- [EXERCISE PROMPT] Write out all of the data again, exactly as it reads.

Start of TASK MATERIAL

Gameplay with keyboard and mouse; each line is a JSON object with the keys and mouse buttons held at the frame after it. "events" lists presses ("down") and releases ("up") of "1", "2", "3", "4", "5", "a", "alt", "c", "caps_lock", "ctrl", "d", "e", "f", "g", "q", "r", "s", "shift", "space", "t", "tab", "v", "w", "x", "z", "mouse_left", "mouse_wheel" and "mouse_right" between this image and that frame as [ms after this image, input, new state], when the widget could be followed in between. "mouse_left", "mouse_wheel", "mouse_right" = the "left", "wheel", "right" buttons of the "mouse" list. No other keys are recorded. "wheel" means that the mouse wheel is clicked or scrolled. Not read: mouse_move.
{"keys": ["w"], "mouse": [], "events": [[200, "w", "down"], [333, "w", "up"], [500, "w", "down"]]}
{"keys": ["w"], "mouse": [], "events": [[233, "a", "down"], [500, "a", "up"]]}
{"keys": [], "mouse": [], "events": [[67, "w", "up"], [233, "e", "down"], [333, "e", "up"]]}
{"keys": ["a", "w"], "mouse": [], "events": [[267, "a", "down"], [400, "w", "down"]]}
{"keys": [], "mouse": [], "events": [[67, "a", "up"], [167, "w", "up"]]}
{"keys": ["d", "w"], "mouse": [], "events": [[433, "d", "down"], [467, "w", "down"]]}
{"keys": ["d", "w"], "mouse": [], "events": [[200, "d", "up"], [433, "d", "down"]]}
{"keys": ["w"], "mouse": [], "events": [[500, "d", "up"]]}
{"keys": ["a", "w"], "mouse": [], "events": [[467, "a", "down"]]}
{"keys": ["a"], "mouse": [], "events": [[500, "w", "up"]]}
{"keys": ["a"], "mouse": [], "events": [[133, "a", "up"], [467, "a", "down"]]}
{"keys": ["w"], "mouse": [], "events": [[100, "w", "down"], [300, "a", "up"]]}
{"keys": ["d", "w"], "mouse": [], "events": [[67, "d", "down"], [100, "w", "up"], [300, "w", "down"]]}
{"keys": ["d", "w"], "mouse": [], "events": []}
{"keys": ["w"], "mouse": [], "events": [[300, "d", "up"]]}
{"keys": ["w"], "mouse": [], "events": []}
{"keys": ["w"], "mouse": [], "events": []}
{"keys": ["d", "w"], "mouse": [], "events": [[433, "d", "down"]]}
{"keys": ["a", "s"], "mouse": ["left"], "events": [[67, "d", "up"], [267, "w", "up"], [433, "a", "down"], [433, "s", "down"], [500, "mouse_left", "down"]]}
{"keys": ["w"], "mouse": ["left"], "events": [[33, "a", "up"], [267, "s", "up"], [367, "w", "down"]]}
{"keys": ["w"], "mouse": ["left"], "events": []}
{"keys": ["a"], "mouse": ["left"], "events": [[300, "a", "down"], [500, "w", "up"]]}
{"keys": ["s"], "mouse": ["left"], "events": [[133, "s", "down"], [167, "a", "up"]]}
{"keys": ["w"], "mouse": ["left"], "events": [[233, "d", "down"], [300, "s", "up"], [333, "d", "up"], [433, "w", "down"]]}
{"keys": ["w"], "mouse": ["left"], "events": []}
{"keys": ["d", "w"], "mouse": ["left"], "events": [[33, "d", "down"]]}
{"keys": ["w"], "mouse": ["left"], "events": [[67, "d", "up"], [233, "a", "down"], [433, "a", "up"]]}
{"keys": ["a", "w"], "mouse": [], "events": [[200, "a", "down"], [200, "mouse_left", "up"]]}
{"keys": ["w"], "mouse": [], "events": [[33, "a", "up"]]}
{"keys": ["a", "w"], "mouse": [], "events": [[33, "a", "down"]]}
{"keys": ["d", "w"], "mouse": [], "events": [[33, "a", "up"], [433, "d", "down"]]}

End of TASK MATERIAL

- [ANSWER SPACE]
Gameplay with keyboard and mouse; each line is a JSON object with the keys and mouse buttons held at the frame after it. "events" lists presses ("down") and releases ("up") of "1", "2", "3", "4", "5", "a", "alt", "c", "caps_lock", "ctrl", "d", "e", "f", "g", "q", "r", "s", "shift", "space", "t", "tab", "v", "w", "x", "z", "mouse_left", "mouse_wheel" and "mouse_right" between this image and that frame as [ms after this image, input, new state], when the widget could be followed in between. "mouse_left", "mouse_wheel", "mouse_right" = the "left", "wheel", "right" buttons of the "mouse" list. No other keys are recorded. "wheel" means that the mouse wheel is clicked or scrolled. Not read: mouse_move.
{"keys": ["w"], "mouse": [], "events": [[200, "w", "down"], [333, "w", "up"], [500, "w", "down"]]}
{"keys": ["w"], "mouse": [], "events": [[233, "a", "down"], [500, "a", "up"]]}
{"keys": [], "mouse": [], "events": [[67, "w", "up"], [233, "e", "down"], [333, "e", "up"]]}
{"keys": ["a", "w"], "mouse": [], "events": [[267, "a", "down"], [400, "w", "down"]]}
{"keys": [], "mouse": [], "events": [[67, "a", "up"], [167, "w", "up"]]}
{"keys": ["d", "w"], "mouse": [], "events": [[433, "d", "down"], [467, "w", "down"]]}
{"keys": ["d", "w"], "mouse": [], "events": [[200, "d", "up"], [433, "d", "down"]]}
{"keys": ["w"], "mouse": [], "events": [[500, "d", "up"]]}
{"keys": ["a", "w"], "mouse": [], "events": [[467, "a", "down"]]}
{"keys": ["a"], "mouse": [], "events": [[500, "w", "up"]]}
{"keys": ["a"], "mouse": [], "events": [[133, "a", "up"], [467, "a", "down"]]}
{"keys": ["w"], "mouse": [], "events": [[100, "w", "down"], [300, "a", "up"]]}
{"keys": ["d", "w"], "mouse": [], "events": [[67, "d", "down"], [100, "w", "up"], [300, "w", "down"]]}
{"keys": ["d", "w"], "mouse": [], "events": []}
{"keys": ["w"], "mouse": [], "events": [[300, "d", "up"]]}
{"keys": ["w"], "mouse": [], "events": []}
{"keys": ["w"], "mouse": [], "events": []}
{"keys": ["d", "w"], "mouse": [], "events": [[433, "d", "down"]]}
{"keys": ["a", "s"], "mouse": ["left"], "events": [[67, "d", "up"], [267, "w", "up"], [433, "a", "down"], [433, "s", "down"], [500, "mouse_left", "down"]]}
{"keys": ["w"], "mouse": ["left"], "events": [[33, "a", "up"], [267, "s", "up"], [367, "w", "down"]]}
{"keys": ["w"], "mouse": ["left"], "events": []}
{"keys": ["a"], "mouse": ["left"], "events": [[300, "a", "down"], [500, "w", "up"]]}
{"keys": ["s"], "mouse": ["left"], "events": [[133, "s", "down"], [167, "a", "up"]]}
{"keys": ["w"], "mouse": ["left"], "events": [[233, "d", "down"], [300, "s", "up"], [333, "d", "up"], [433, "w", "down"]]}
{"keys": ["w"], "mouse": ["left"], "events": []}
{"keys": ["d", "w"], "mouse": ["left"], "events": [[33, "d", "down"]]}
{"keys": ["w"], "mouse": ["left"], "events": [[67, "d", "up"], [233, "a", "down"], [433, "a", "up"]]}
{"keys": ["a", "w"], "mouse": [], "events": [[200, "a", "down"], [200, "mouse_left", "up"]]}
{"keys": ["w"], "mouse": [], "events": [[33, "a", "up"]]}
{"keys": ["a", "w"], "mouse": [], "events": [[33, "a", "down"]]}
{"keys": ["d", "w"], "mouse": [], "events": [[33, "a", "up"], [433, "d", "down"]]}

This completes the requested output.